Instruction:
With "drone" as the search word, show every line of the material that has it.

Records:
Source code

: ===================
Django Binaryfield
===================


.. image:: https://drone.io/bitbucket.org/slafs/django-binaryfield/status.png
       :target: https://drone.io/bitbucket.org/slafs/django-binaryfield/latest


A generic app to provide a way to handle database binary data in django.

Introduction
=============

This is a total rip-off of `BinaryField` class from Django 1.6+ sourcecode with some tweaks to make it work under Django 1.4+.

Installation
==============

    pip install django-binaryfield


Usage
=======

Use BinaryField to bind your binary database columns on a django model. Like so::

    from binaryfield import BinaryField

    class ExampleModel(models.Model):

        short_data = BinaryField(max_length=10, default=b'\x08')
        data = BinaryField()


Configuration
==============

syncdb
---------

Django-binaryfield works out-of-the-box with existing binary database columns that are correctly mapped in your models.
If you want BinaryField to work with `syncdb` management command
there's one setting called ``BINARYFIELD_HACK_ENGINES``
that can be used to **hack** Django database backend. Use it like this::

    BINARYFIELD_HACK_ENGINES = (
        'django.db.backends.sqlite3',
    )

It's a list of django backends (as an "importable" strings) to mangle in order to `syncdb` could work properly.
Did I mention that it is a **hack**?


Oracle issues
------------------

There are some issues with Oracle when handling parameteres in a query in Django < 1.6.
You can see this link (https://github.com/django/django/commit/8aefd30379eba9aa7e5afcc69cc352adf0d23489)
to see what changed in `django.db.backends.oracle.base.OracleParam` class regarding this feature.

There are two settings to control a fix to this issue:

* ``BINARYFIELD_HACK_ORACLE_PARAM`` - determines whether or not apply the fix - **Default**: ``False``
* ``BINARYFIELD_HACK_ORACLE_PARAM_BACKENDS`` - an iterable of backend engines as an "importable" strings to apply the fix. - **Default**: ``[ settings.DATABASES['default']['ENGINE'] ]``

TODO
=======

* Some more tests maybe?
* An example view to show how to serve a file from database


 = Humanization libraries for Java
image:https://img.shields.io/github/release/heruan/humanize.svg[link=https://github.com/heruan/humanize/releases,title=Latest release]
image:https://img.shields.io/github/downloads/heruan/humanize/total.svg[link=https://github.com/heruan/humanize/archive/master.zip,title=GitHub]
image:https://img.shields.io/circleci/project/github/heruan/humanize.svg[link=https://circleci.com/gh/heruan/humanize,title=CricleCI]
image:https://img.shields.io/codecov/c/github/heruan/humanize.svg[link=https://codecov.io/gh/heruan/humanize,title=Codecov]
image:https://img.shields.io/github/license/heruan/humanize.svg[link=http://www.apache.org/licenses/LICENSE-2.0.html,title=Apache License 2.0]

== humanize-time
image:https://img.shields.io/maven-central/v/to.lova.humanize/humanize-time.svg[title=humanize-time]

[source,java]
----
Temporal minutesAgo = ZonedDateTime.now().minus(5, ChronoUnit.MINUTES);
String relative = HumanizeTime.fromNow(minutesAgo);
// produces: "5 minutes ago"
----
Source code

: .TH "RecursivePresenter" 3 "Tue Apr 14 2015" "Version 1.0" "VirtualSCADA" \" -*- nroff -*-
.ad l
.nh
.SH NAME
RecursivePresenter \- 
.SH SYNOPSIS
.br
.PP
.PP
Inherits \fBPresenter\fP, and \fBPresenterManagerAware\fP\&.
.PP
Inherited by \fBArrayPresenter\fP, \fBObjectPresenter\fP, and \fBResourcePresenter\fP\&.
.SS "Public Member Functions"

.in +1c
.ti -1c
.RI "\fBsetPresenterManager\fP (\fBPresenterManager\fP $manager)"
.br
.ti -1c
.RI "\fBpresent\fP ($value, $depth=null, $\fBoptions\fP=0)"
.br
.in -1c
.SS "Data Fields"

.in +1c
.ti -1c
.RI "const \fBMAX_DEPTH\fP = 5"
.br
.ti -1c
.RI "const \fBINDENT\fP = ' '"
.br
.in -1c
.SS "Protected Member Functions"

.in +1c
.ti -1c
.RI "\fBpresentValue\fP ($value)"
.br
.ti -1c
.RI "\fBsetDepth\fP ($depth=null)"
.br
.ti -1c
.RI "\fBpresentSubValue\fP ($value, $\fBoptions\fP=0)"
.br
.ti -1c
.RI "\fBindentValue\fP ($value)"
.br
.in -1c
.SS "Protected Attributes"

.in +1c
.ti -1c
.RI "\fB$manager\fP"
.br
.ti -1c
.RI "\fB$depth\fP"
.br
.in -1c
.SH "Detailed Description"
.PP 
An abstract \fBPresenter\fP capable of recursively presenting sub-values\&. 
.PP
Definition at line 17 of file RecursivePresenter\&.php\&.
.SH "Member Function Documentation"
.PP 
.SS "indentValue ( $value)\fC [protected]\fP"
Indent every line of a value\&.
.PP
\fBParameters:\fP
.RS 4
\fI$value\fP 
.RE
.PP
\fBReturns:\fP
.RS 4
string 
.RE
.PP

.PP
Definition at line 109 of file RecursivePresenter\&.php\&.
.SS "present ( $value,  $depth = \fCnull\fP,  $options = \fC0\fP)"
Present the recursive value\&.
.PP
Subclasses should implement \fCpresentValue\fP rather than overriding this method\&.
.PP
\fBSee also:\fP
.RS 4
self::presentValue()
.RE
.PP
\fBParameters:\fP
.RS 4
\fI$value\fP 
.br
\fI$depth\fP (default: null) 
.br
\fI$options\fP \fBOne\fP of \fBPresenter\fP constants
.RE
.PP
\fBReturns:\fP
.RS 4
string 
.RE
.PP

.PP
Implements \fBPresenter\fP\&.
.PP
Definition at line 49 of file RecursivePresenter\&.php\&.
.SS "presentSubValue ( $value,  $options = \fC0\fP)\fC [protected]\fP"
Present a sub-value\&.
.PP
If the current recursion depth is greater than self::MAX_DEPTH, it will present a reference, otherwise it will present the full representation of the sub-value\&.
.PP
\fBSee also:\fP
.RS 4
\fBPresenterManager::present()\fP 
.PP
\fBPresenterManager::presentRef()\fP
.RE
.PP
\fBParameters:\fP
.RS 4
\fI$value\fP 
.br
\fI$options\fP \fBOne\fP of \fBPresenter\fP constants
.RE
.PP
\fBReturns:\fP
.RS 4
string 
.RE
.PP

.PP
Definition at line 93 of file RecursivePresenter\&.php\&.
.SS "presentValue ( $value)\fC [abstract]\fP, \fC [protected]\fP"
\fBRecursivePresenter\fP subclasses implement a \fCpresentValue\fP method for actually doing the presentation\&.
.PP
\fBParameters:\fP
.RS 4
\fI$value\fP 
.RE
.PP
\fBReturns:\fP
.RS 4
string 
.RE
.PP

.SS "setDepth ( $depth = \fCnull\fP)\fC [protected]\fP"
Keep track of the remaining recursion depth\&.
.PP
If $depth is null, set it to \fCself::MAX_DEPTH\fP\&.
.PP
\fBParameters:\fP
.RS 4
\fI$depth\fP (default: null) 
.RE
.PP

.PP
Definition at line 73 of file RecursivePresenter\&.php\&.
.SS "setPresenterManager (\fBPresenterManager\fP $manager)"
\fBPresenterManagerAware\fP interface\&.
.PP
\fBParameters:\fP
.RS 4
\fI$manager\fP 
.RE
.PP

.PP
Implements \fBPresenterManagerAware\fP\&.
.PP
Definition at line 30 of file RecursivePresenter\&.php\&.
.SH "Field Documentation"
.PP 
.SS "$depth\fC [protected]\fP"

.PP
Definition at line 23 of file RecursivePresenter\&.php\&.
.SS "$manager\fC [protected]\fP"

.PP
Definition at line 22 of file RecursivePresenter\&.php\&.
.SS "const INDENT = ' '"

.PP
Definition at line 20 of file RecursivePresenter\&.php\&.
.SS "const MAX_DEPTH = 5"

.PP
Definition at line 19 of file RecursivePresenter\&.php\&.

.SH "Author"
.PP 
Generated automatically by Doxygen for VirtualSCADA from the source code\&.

Final answer:
.. image:: https://drone.io/bitbucket.org/slafs/django-binaryfield/status.png
       :target: https://drone.io/bitbucket.org/slafs/django-binaryfield/latest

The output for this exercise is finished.